Would it be possible to find the constant sequences and add a very, very small amount of random noise before computing the matrix profile?

It seems like this doesn't really helps since, after you add the noise, each subsequence is still z-normalized and so this could still result in distances (comparing different subsequences) that are not so close to zero

jules-samaran commented 4 years ago

Thank for your inputs @seanlaw, your guess was correct: when the estimated standard deviation of the sub-sequence is 0 stumpy replaces it with 1e-10 to avoid dividing by zero. Yes in my situation my time series can have different constant sub-sequences whose unique values are not the same.

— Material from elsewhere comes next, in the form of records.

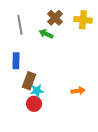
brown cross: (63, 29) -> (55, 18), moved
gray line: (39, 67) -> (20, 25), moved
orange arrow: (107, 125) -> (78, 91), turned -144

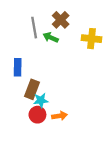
yellow cross: (83, 20) -> (91, 39), moved
gray line: (20, 25) -> (34, 28), moved
orange arrow: (78, 91) -> (60, 116), moved

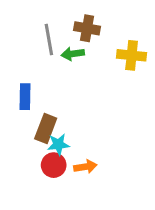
brown cross: (61, 20) -> (87, 28), turned -35
green arrow: (51, 37) -> (73, 54), turned -32

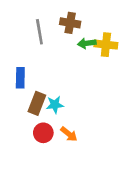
green arrow: (73, 54) -> (87, 43), moved
cyan star: (58, 144) -> (55, 105), moved
orange arrow: (85, 167) -> (69, 134), turned 48

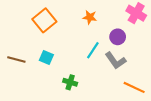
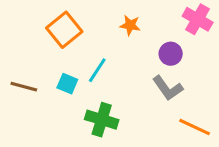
cyan line: (93, 50) -> (97, 70), moved
green cross: (70, 82) -> (102, 120), size x1.5

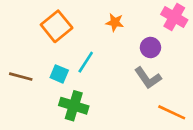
green cross: (102, 120) -> (74, 106), moved

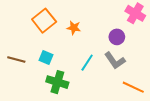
orange star: (115, 22) -> (74, 28), moved
cyan line: (86, 62) -> (87, 63), moved

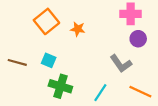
pink cross: (135, 13) -> (131, 14), moved, turned -30
purple circle: (117, 37) -> (138, 39), moved
cyan line: (87, 63) -> (100, 93), moved

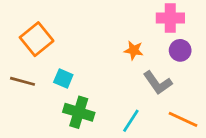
orange square: (46, 21) -> (37, 39), moved
orange star: (78, 29) -> (134, 50), moved

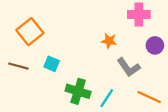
purple circle: (180, 50) -> (155, 45), moved
green cross: (79, 112) -> (78, 91), moved

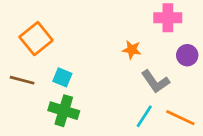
green cross: (78, 91) -> (64, 111), moved
cyan line: (107, 98) -> (144, 116), moved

The problem I have with centering the constant sub-sequences is that it gives a distance of zero for two constant sub-sequences with different values so I was wondering about this z normalization: is it just necessary to make the computations faster or is the motivation behind it to get rid of the scaling and shifting factor and just to compare sub-sequences based on their patterns/shapes?

seanlaw commented 4 years ago

@jules-samaran That is correct. The application of the z-normalization is in place because it simplifies the math and significantly improves the computational efficiency. This is why other types of distance measures would not perform as well. I'm not a time series expert but, usually, with other time series analysis methods, the data is required to be stationary. Matrix Profiles overcome this constraint by performing a local normalization rather than a global normalization. At the end of the day, matrix profile is trying to compare the shape of subsequences. As you've identified, two constant subsequences with different constant values should be considered "the same" in the spirit of a matrix profile. However, this is not entirely true since a constant subsequence would also have a zero standard deviation.

seanlaw commented 4 years ago

@jules-samaran May I ask what exactly it is that you are trying to accomplish in terms of analyzing your time series? I wonder if matrix profile might not be the best approach but that there may be a different/simpler solution that could address your problem

seanlaw commented 4 years ago

@mexxexx I have been reading more and I believe that your approach is probably correct (my apologies for misunderstanding your point initially). I will need to work through the math again, incorporate the change across various functions, and write some unit tests to make sure that we cover as many cases as possible (at least three).

@jules-samaran Do you think @mexxexx solution solves your problem?

seanlaw commented 4 years ago

@mexxexx and @jules-samaran The latest version of the source code on Github has the fix implemented as described by @mexxexx above. If you are able to, would you mind cloning the code and installing it to see if it solves your use cases? If so, then I can push out a new release to PyPI and conda-forge thereafter. If you are not comfortable with doing this then let me know and I can update the version on PyPI/conda-forge to the latest some time over the next couple of days.

Thanks in advance!

jules-samaran commented 4 years ago

@seanlaw I am looking at an anomaly detection problem therefore comparing the shape of sub-sequences is important but also the absolute value of a sub-sequence can be important and this information is lost when using matrix profile. However this is normal because if you want your comparison method to focus mainly on the shapes it makes sense to normalize and lose other information. This isn't your method's problem, it does what it's meant to do. It doesn't mean that I can't use it though and @mexxexx's idea is a good improvement. I'll clone and test in the next couple days and tell you how it's working for me. Thanks for the help !

seanlaw commented 4 years ago

@jules-samaran Awesome! I look forward to your update and hope that it serves your needs.

mihailescum commented 4 years ago

@seanlaw Thank you very much for your very quick responses! I have to admit that at the moment I'm not using stumpy, because I need the Scrimp++ algorithm described in the Matrix Profile XI paper. But I'll give it a try in the next couple of days also

jules-samaran commented 4 years ago

@seanlaw I've just cloned the source code and run it on the same examples that failed before and the results are normal now, thanks!